== EXERCISE PROMPT ==
Please retype the lines in the records between the line containing "Våra magasin och foldrar" and the line containing "a säljare och utbildare", including both of those lines.

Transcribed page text

----------------------------------------

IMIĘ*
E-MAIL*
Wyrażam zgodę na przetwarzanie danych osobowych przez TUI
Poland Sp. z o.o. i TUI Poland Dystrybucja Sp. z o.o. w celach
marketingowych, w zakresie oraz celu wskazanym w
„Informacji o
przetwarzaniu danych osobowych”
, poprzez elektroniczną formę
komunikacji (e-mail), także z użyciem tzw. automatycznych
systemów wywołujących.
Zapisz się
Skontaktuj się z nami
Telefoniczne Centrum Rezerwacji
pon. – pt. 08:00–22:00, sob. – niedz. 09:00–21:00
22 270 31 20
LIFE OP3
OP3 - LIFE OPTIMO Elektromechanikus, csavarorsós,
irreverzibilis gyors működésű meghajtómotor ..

----------------------------------------

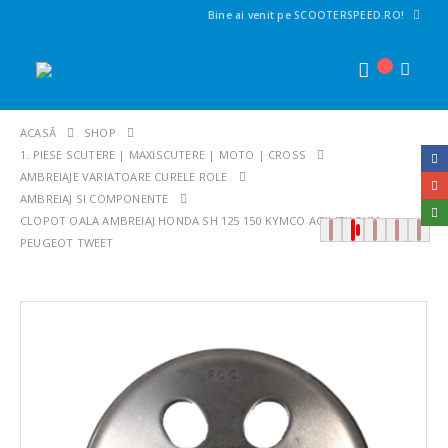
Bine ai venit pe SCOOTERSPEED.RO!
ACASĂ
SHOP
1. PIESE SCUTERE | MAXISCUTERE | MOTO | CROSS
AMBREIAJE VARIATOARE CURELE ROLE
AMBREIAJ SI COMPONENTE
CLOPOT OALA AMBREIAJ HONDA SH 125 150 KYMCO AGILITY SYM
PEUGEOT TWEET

----------------------------------------

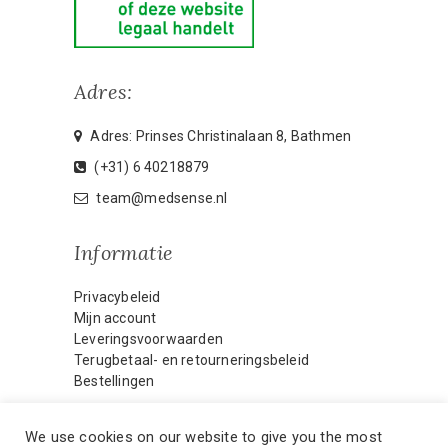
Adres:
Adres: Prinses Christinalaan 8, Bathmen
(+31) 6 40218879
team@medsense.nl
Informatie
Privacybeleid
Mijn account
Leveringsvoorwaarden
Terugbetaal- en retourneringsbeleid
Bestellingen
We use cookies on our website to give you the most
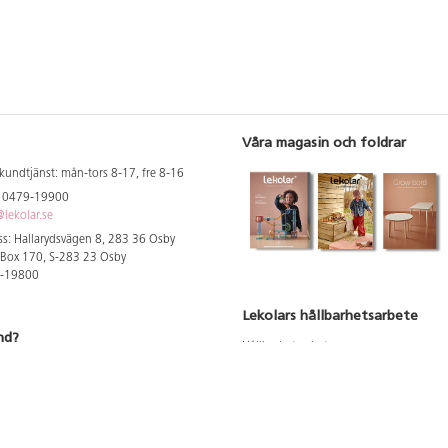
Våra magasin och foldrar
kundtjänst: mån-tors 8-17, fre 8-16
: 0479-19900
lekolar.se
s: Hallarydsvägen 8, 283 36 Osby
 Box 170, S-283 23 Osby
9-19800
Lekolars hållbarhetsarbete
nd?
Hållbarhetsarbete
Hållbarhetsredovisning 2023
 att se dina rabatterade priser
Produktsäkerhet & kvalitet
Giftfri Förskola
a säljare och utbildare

----------------------------------------

== TASK RESULT ==
Våra magasin och foldrar
kundtjänst: mån-tors 8-17, fre 8-16
: 0479-19900
lekolar.se
s: Hallarydsvägen 8, 283 36 Osby
 Box 170, S-283 23 Osby
9-19800
Lekolars hållbarhetsarbete
nd?
Hållbarhetsarbete
Hållbarhetsredovisning 2023
 att se dina rabatterade priser
Produktsäkerhet & kvalitet
Giftfri Förskola
a säljare och utbildare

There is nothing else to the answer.